Valse déloyale.
7.0 Grémillon s’en remet tellement à Gabin qu’il utilise en guise de titre le véritable surnom qu’on donnait à l’acteur avant la guerre. Ou l’impression de voir un film écrit pour lui. Ce qui se révèle à moitié vrai tant Gueule d’amour, le film, déconstruit un peu de ce mythe Gabin, le dessinant d’abord en soldat magnifique, militaire très convoité par la gente féminine, avant qu’un soir, en permission à Cannes, il ne jette son dévolu, entier, passionné, destructeur sur Madeleine, une aventurière – incarné par Mireille Balin, déjà partenaire de Gabin la même année, dans Pépé le moko.
L’amour crescendo obsessionnel qu’il éprouve rapidement pour elle est proportionnel à la frustration qu’elle fait naître en lui, à travers des promesses non tenues, des disparitions impromptues. Et le film capte et reproduit l’état d’esprit de Lucien, fait d’excitations et de torpeurs, d’espoirs et incompréhensions. Lucien quitte Orange où il y était l’objet de toutes les convoitises, pour Paris où il n’existe plus, où Madeleine, subrepticement, le dévore. Gabin devient cet homme de la campagne soumis, vulnérable. Balin la citadine, une mystérieuse femme fatale.

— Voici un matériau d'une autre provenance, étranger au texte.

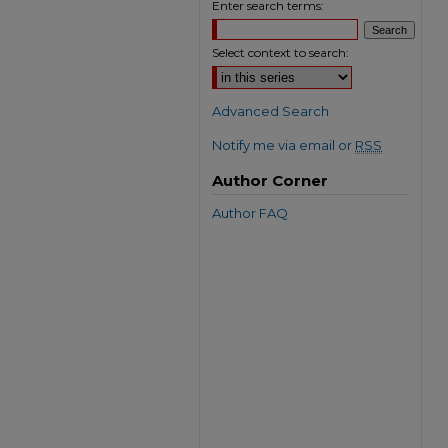
Enter search terms:
Select context to search:
Advanced Search
Notify me via email or
RSS
Author Corner
Author FAQ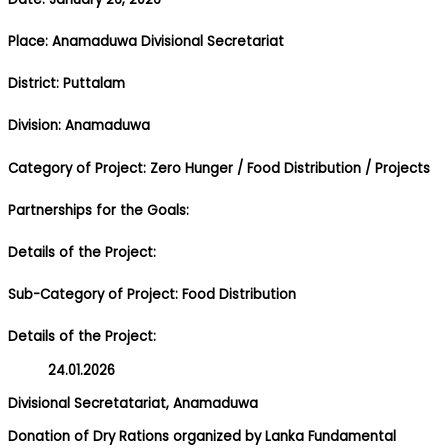
Place: Anamaduwa Divisional Secretariat
District: Puttalam
Division: Anamaduwa
Category of Project: Zero Hunger
/ Food Distribution
/ Projects
Partnerships for the Goals:
Details of the Project:
Sub-Category of Project: Food Distribution
Details of the Project:
24.01.2026
Divisional Secretatariat, Anamaduwa
Donation of Dry Rations organized by Lanka Fundamental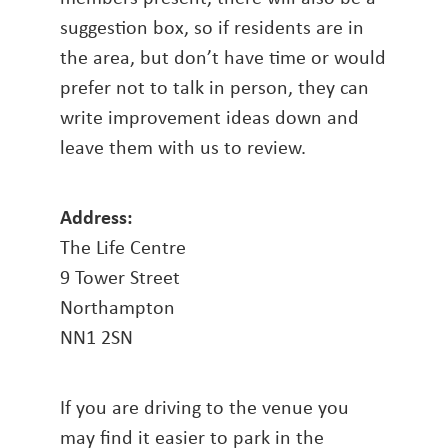
suggestion box, so if residents are in
the area, but don’t have time or would
prefer not to talk in person, they can
write improvement ideas down and
leave them with us to review.
Address:
The Life Centre
9 Tower Street
Northampton
NN1 2SN
If you are driving to the venue you
may find it easier to park in the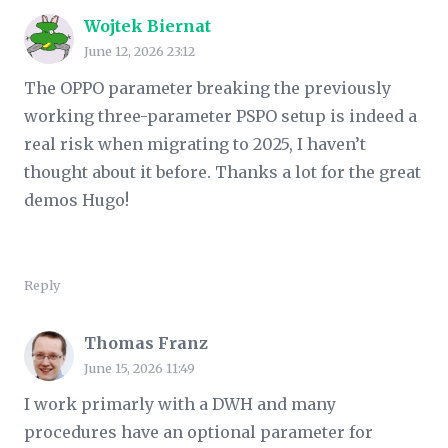
Wojtek Biernat
June 12, 2026 23:12
The OPPO parameter breaking the previously
working three-parameter PSPO setup is indeed a
real risk when migrating to 2025, I haven’t
thought about it before. Thanks a lot for the great
demos Hugo!
Reply
Thomas Franz
June 15, 2026 11:49
I work primarly with a DWH and many
procedures have an optional parameter for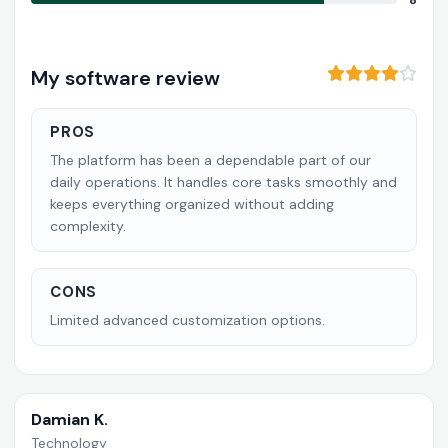
8
My software review
PROS
The platform has been a dependable part of our
daily operations. It handles core tasks smoothly and
keeps everything organized without adding
complexity.
CONS
Limited advanced customization options.
Damian K.
Technology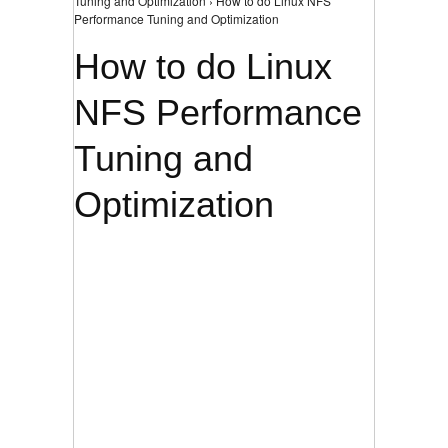
Tuning and Optimization › How to do Linux NFS
Performance Tuning and Optimization
How to do Linux
NFS Performance
Tuning and
Optimization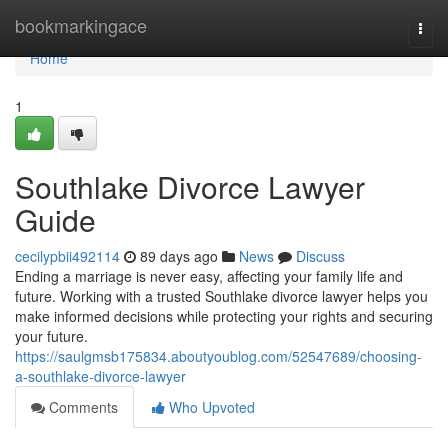
Home
bookmarkingace
Togg
navi
Home
1
Southlake Divorce Lawyer
Guide
cecilypbii492114
89 days ago
News
Discuss
Ending a marriage is never easy, affecting your family life and
future. Working with a trusted Southlake divorce lawyer helps you
make informed decisions while protecting your rights and securing
your future.
https://saulgmsb175834.aboutyoublog.com/52547689/choosing-
a-southlake-divorce-lawyer
Comments
Who Upvoted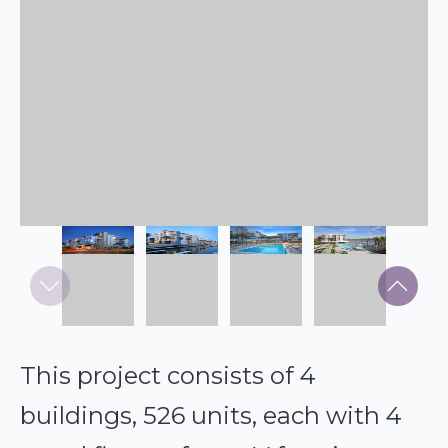
This project consists of 4
buildings, 526 units, each with 4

La passion de « Gueule d’amour », le film autant que son personnage, se dilapide dans le pur mélodrame et trouve in-extrémis une sortie « moins malheureuse », une providence amicale, un adieu entre deux copains et une étreinte à chialer sur un quai de gare. S’il y a bien une surprise dans le récit finalement attendu du film de Grémillon c’est bien cette issue-là, déchirante qui plus est. En somme, Gueule d’amour est une sorte de film prémonitoire du devenir Gabin, qui troquera bientôt sa gueule d’amour pour son personnage de patriarche. Un très beau et passionnant Grémillon.